Students Who Use Facebook Get Lower Grades, Study Shows

Filed under: In The News, Research Reveals: Teens


Students Who Use Facebook Get Lower Grades

Updating your status while studying could lower your GPA. Credit: meow meow meow meow, Flickr


Newsflash: Facebook may be making us dumber.


London's Daily Mail reports that a team of psychologists studied 219 university students between the ages of 19 and 54, and found that those who use Facebook while they study -- or even have it running in the background -- get grades that are 20 percent lower than those who do not.

"The problem is that most people have Facebook or other social networking sites, their e-mails and maybe instant messaging constantly running in the background while they are carrying out other tasks," Paul Kirschner, study author and professor at the Center for Learning Sciences and Technologies at the Open University of The Netherlands, tells the newspaper.

The students who used Facebook had grade point averages of 3.06, which doesn't seem too bad when the scale goes from 0.0 to 4.0. However, those who turned off the social media network when it came time to hit the books had a typical GPA of 3.82. In addition, non-users also said they studied more often -- spending an average of 88 percent more time working outside of class.

Some students are in denial about the findings. Three-quarters of those surveyed said they don't believe Facebook had any effect on their performance.

Kirschner is quick to point out that he isn't trying to demonize any one social media network, but that the study does suggest that multi-tasking online isn't an effective study strategy.

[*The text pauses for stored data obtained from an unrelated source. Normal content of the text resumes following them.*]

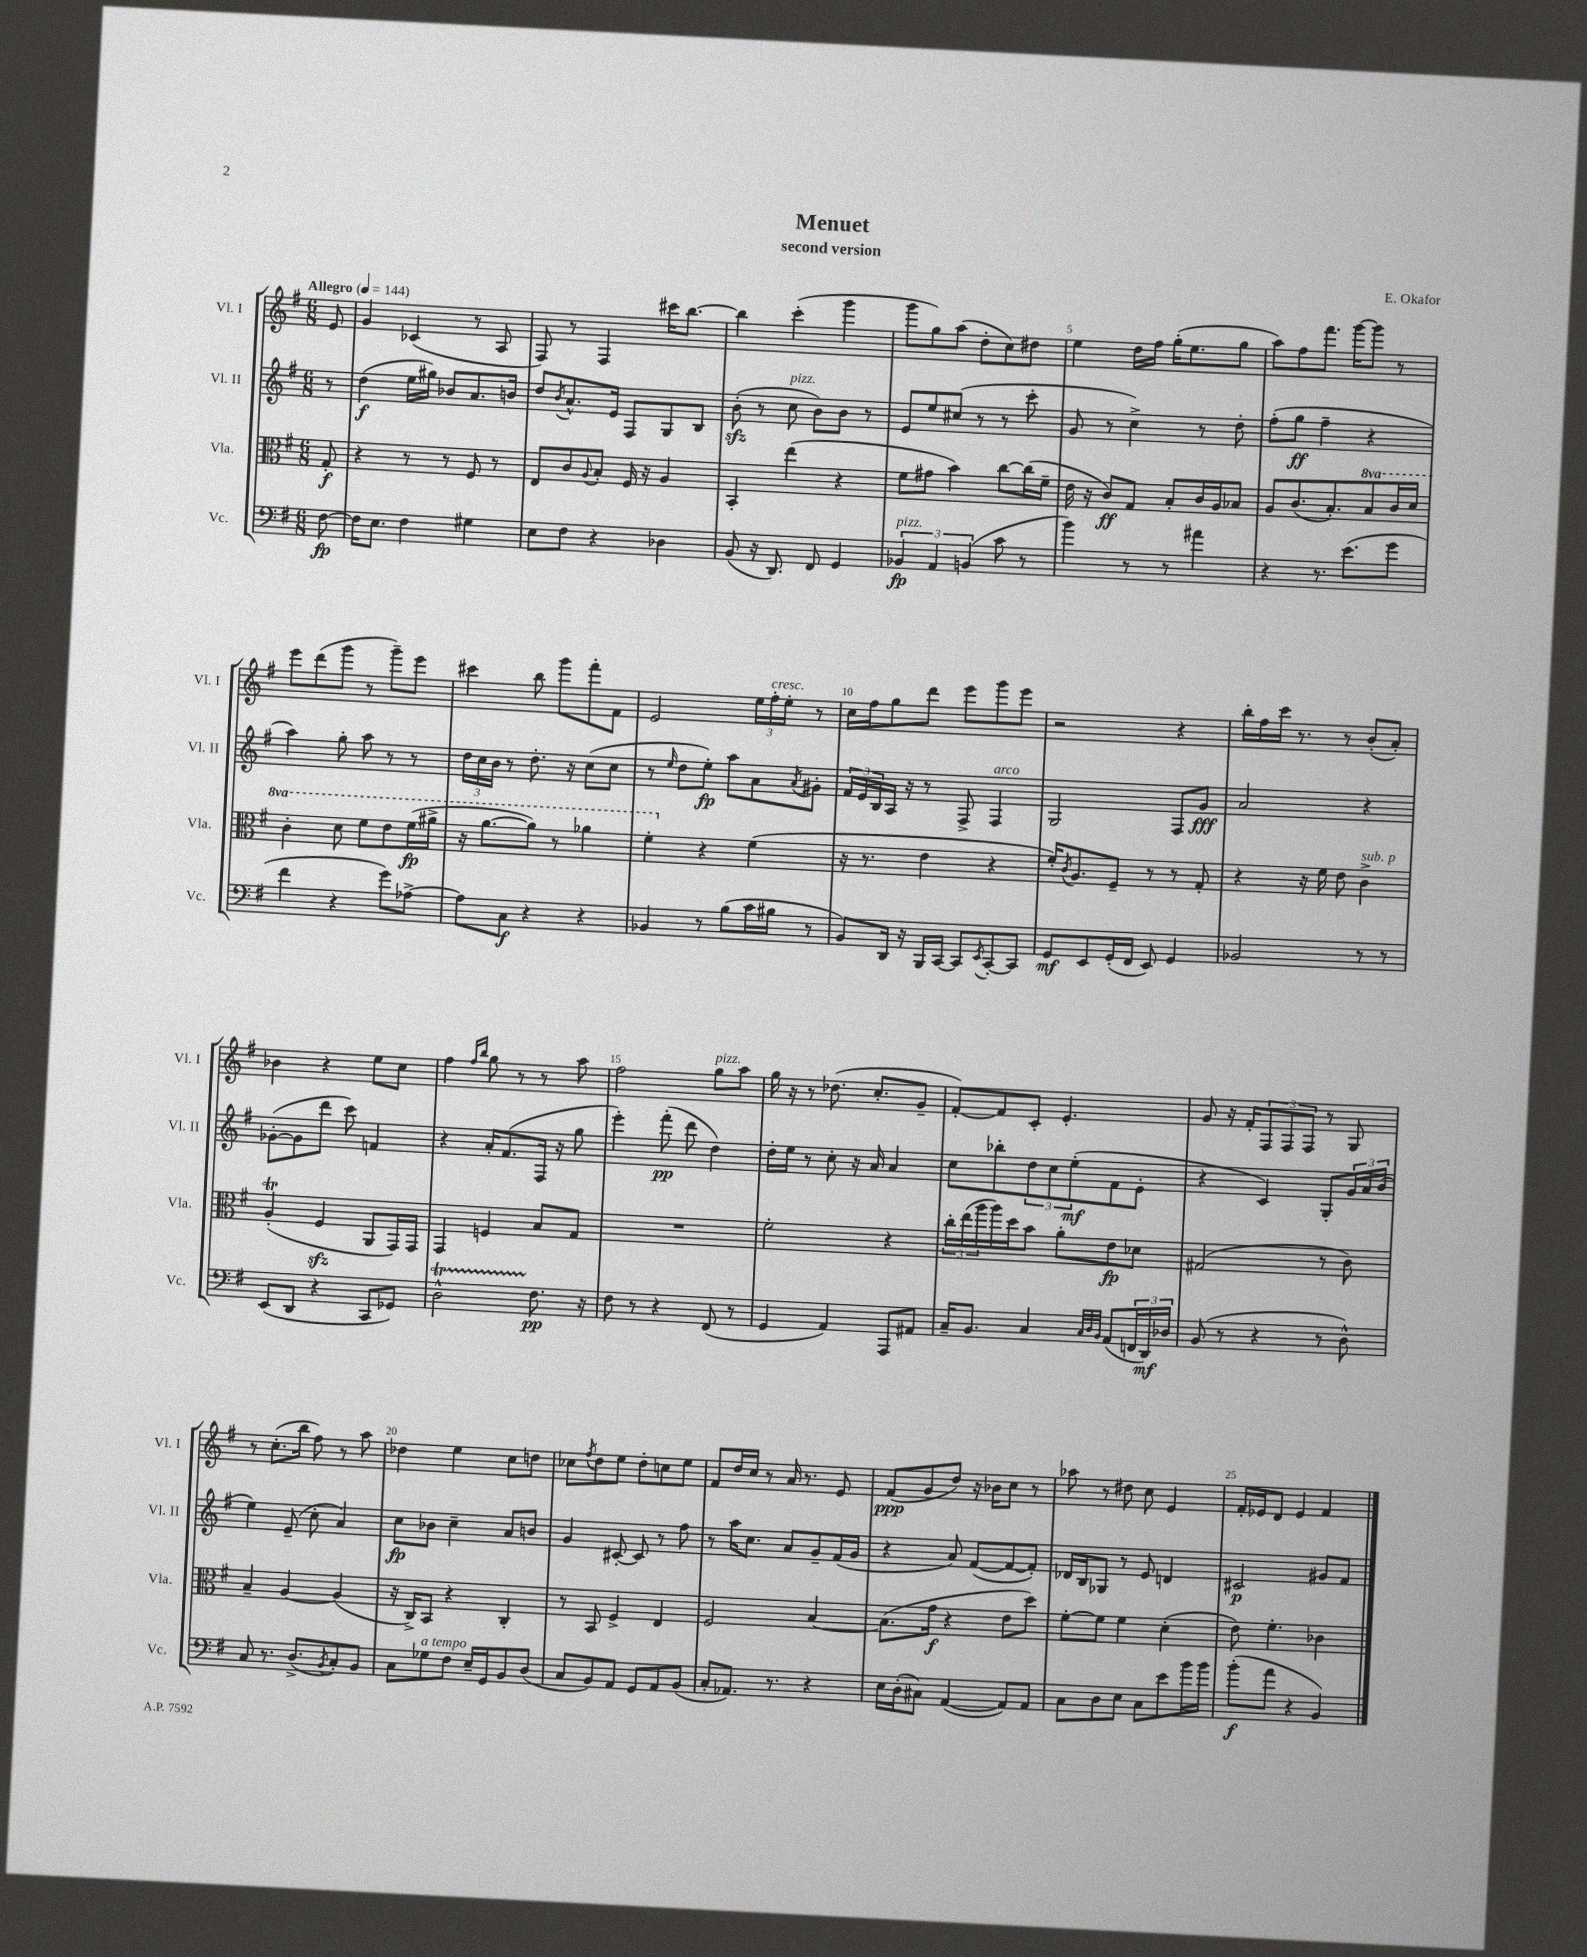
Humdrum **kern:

**kern	**kern	**kern	**kern
*staff4	*staff3	*staff2	*staff1
*clefF4	*clefC3	*clefG2	*clefG2
*k[f#]	*k[f#]	*k[f#]	*k[f#]
*M6/8	*M6/8	*M6/8	*M6/8
*MM144	*MM144	*MM144	*MM144
[8F#\	8G'/	8r	8e/
=	=	=	=
16F#\]LK	4r	(4dd\	4g/
8.E\J	.	.	.
4F#\	8r	16ee\LL	(4c-/
.	.	16gg#\JJ)	.
.	8r	8b-/L	.
4G#\	8F#/	8.a/	8r
.	8r	.	8A/
.	.	16b/Jk	.
=	=	=	=
8E\L	8E/L	8dd/L	8F#/)
.	.	8qb/	.
8F#\J	8c/	8.a^^/	8r
.	8qqA/	.	.
4r	8B'/J	.	4F#/
.	.	16e/Jk	.
.	16F#/	8F#/L	.
.	16r	.	.
4D-\	4A/	8G/	16ccc#\LK
.	.	.	[8.bb\J
.	.	8B/J	.
=	=	=	=
(8BB/	4BB'/	(8b'\	4bb\]
16r	.	8r	.
8.DD/)	.	.	.
.	(4ee\	8cc\	(4ccc'\
8FF#/	.	8b\L)	.
4GG/	4r	8b\J	4ggg\
.	.	8r	.
=	=	=	=
6BB-/	8f#\L	8e/L	8ggg\L
.	8g#\J	8ee/	8gg\)
6AA/	.	.	.
.	4b\)	(8cc#/J	(8aa\J
(6BB/	.	.	.
.	.	8r	8dd'\L
8c\	[8cc\L	8r	8cc\)
8r	(16cc\]L	8ccc'\	8dd#\J
.	16f#~\JJ	.	.
=	=	=	=
4b\)	16e\	8g/	4ee\
.	16r	.	.
.	8c/L)	8r	.
8r	8G/J	4cc^\)	16dd\LL
.	.	.	16ff#\JJ
8r	8B'/L	.	(16gg'\LK
.	.	.	8.ee\
4a#\	16c/L	8r	.
.	16A/J	.	.
.	8B-/J	8dd'\	8gg\J
=	=	=	=
4r	8A/L	(8ff#'\L	8aa\L)
.	(8.c/	8gg\J	8ff#\
8.r	.	4ff#~\	8.fff#\J
.	8.B'/)	.	.
(8.e\L	.	.	[16ggg\LK
.	8b/	4r	8ggg\]J
8g\J	16cc/L	.	8r
.	16dd/JJ	.	.
=	=	=	=
4f#\	4cc'\	4aa\)	8eee\L
.	.	.	(8ddd\
4r	8dd\	8gg'\	8ggg\J
.	8ff#\L	8aa\	8r
8g\L)	8ee\	8r	8ggg~\L)
[8A-^\J	(16ff#\L	8r	8eee\J
.	16aa#^\JJ	.	.
=	=	=	=
8A-\]L	16r	24dd\LL	4ccc#\
.	.	24cc\	.
.	[8.aa\L	.	.
.	.	24b\JJ	.
8C\J	.	8r	.
4r	8aa\]J)	8.dd'\	8bb\
.	8r	.	8ggg\L
.	.	16r	.
4r	4aa-\	(8cc\L	8fff#'\
.	.	8cc\J	8f#\J
=	=	=	=
4BB-/	4ff#'\	8r	2e/
.	.	16qqee/	.
.	.	8dd\L	.
8r	4r	8ee'\J)	.
(8B\L	.	8aa\L	.
16c\L	(4f#\	8a\	24ee\LL
.	.	.	24ff#'\
16B#\JJ	.	.	.
.	.	.	24ee'\JJ
.	.	8qa/	.
8r	.	8g#'\J	8r
=	=	=	=
8BB/L)	16r	24f#/LL	16cc\LL
.	.	24e/	.
.	8.r	.	16ff#\J
.	.	24B/	.
16DD/Jk	.	16A/JJ	8gg\
16r	.	16r	.
16BBB/LL	4e\	8r	8ddd\J
[16CC/JJ	.	.	.
8CC/]L	.	8F#^/	8eee\L
8qEE/	.	.	.
[8CC'/	4r	4F#/	8ggg\
8CC/]J	.	.	8eee\J
=	=	=	=
8GG/L	16f#'/LK)	2G/	2r
.	8qc/	.	.
.	8.A/	.	.
8EE/	.	.	.
(16GG'/L	8F#~/J	.	.
16FF#/JJ	.	.	.
8EE/)	8r	.	.
4GG/	8r	8F#/L	4r
.	8G'/	8g/J	.
=	=	=	=
2BB-/	4r	2a/	16bb'\LL
.	.	.	16ff#\
.	.	.	16ccc\JJ
.	.	.	8.r
.	16r	.	.
.	16f#\	.	.
.	8e\	.	8r
8r	4c^\	4r	(8b'/L
8r	.	.	8a'/J)
=	=	=	=
(8EE/L	(4A'/	([8g-'\L	4b-\
8DD/J	.	8g-\]	.
4r	4F#/	8ddd\J	4r
.	.	8ccc\)	.
8CC/L	8AA/L	4f/	8ee\L
8GG-/J)	16GG/L)	.	8cc\J
.	16GG/JJ	.	.
=	=	=	=
2D^^\	4GG/	4r	4ff#\
.	.	.	16qqff#/LL
.	.	.	16qqbb/JJ
.	4F/	16a'/LK	8gg\
.	.	(8.f#/	.
.	.	.	8r
8.F#\	8B/L	16F#/Jk	8r
.	.	16r	.
.	8G/J	8gg\	8aa\
16r	.	.	.
=	=	=	=
8F#\	2.r	4eee'\)	2ff#\
8r	.	.	.
4r	.	(8fff#'\	.
.	.	8ddd\	.
(8FF#/	.	4dd\)	8gg\L
8r	.	.	8aa\J
=	=	=	=
4GG/	2f#'\	16dd'\LL	16gg\
.	.	16ee\JJ	16r
.	.	8r	8r
4AA/)	.	8cc'\	(8.dd-\
.	.	16r	.
.	.	16a/	8.cc'/L
8AAA/L	4r	4a/	.
8AA#/J	.	.	8g~/J
=	=	=	=
16C~/LK	24cc'\LL	8cc\L	[8f#'/L)
.	(24ee\	.	.
8.BB/J	.	.	.
.	24aa\	.	.
.	16aa\)	8bb-'\	8f#/]
.	16dd\J	.	.
4C/	8b\J	12dd\	8c'/J
.	.	12cc\	.
.	8a'\L	.	4.e'/
.	.	(12ee'\	.
32qqC/LLL	.	.	.
32qqD/	.	.	.
32qqBB/JJJ	.	.	.
(8AA/L	8e\	8f#\	.
24FF/L	8d-\J	8e'\J	.
24DD/)	.	.	.
24D-/JJ	.	.	.
=	=	=	=
(8BB/	(2G#/	4r	8g/
8r	.	.	16r
.	.	.	16f#'/LK
4r	.	4c/)	12F#/
.	.	.	12F#/
.	.	.	12F#/J
8r	8r	8G'/L	8r
8D^^\)	8c\)	24g/L	8G/
.	.	24a/	.
.	.	(24b/JJ	.
=	=	=	=
8C/	4B~/	4ee\)	8r
8.r	.	.	(8.cc'\L
.	[4A/	(8e~/	.
(8.D^/L	.	.	16bb\Jk
.	.	8cc'\	8ff#\)
8qBB/	.	.	.
8C'/)	(4A/]	4a/)	8r
8BB/J	.	.	8aa\
=	=	=	=
8C\L	16r	8cc\L	4dd-\
.	16C^/LK)	.	.
8G-\	8BB/J	8b-\J	.
8F#\J	4r	4cc~\	4ee\
16E~/LL	.	.	.
16GG/J	.	.	.
8BB/	4C'/	8a/L	8cc\L
(8D/J	.	8b/J	8dd\J
=	=	=	=
8C/L	8r	4g/	8cc-\L
.	.	.	8qff#/
8BB/)	8BB/	.	8dd\
8AA/J	4F#^/	[8c#'/	8ee\J
8GG/L	.	8c#/]	8dd'\L
8AA/	4E/	8r	8cc\
(8BB/J	.	8ff#\	8ee\J
=	=	=	=
8C'/L	2F#/	8r	8f#/L
8.AA-/J)	.	16aa\LK	16dd/L
.	.	8.cc\J	16cc/JJ
.	.	.	8r
8.r	.	.	.
.	.	8a/L	16a/
.	.	.	8.r
4r	[4B/	8g~/	.
.	.	(16f#/L	8e/
.	.	16g/JJ	.
=	=	=	=
16E\LL	(8.B\]L	4r	(8f#/L
(16D'\J	.	.	.
8C#\J)	.	.	8g/
.	16g\Jk	.	.
([4AA/	4r	8a/)	8dd/J)
.	.	([8f#/L	16r
.	.	.	16b-\LK
8AA/]L)	8e\L	8f#/_	8cc\J
8AA/J	8dd\J)	8f#'/]J)	8r
=	=	=	=
8C\L	[8f#'\L	16d-/LL	8aa-\
.	.	16B/J	.
8D\	8f#\]J	8G-/J	8r
8E\J	4f#\	8r	8dd#\
8C\L	.	8e/	8cc\
8e\	(4d'\	4d/	4e/
16b\L	.	.	.
16b\JJ	.	.	.
=	=	=	=
(8b'\L	8e\)	2c#/	16f#'/LL
.	.	.	16e-/J
8a\J	4.f#'\	.	8d/J
4r	.	.	4e-/
4BB/)	4c-\	8g#/L	4f#/
.	.	8f#/J	.
==	==	==	==
*-	*-	*-	*-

"Our study, and other previous work, suggests that while people may think constant task-switching allows them to get more done in less time, the reality is it extends the amount of time needed to carry out tasks and leads to more mistakes," he tells the Daily Mail.

Kirschner also tells the newspaper he doesn't think this trend is limited to college students. He says he would expect similar results among younger pupils, as well.